*** DATA RECORDS Section Begins ***
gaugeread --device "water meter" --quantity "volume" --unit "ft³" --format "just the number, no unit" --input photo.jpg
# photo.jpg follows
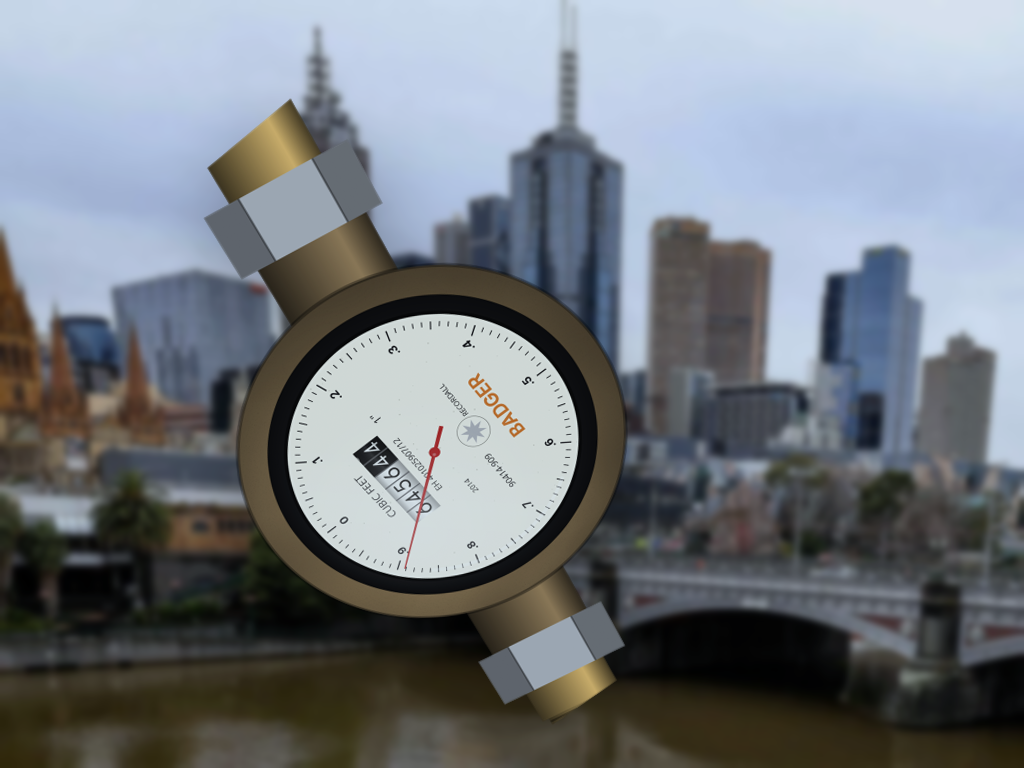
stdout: 645643.89
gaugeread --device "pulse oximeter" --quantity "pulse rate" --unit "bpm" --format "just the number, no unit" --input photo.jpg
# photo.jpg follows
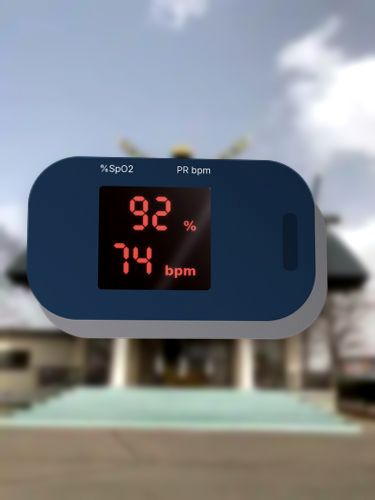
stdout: 74
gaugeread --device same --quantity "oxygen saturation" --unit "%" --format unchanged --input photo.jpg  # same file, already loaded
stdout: 92
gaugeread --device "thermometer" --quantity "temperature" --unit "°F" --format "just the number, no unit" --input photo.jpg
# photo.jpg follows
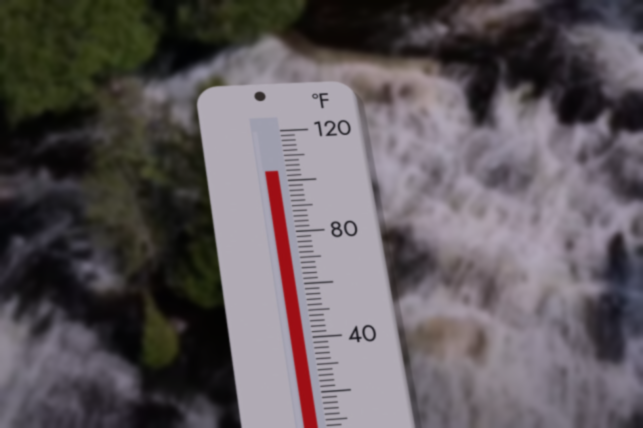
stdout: 104
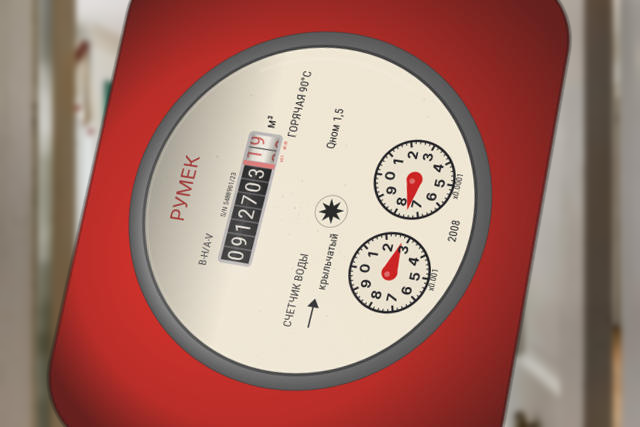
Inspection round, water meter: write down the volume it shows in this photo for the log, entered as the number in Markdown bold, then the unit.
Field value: **912703.1927** m³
*** DATA RECORDS Section Ends ***
**ACTIVITY**
Can you write out all the records again with "just the number, no unit" replaced by "digits only, unit omitted" wherever it appears, keeping everything else the same and leaving out the pictures?

**ANSWER BOX**
gaugeread --device "water meter" --quantity "volume" --unit "ft³" --format "digits only, unit omitted" --input photo.jpg
# photo.jpg follows
stdout: 645643.89
gaugeread --device "pulse oximeter" --quantity "pulse rate" --unit "bpm" --format "digits only, unit omitted" --input photo.jpg
# photo.jpg follows
stdout: 74
gaugeread --device same --quantity "oxygen saturation" --unit "%" --format unchanged --input photo.jpg  # same file, already loaded
stdout: 92
gaugeread --device "thermometer" --quantity "temperature" --unit "°F" --format "digits only, unit omitted" --input photo.jpg
# photo.jpg follows
stdout: 104
Inspection round, water meter: write down the volume it shows in this photo for the log, entered as the number in Markdown bold, then the unit.
Field value: **912703.1927** m³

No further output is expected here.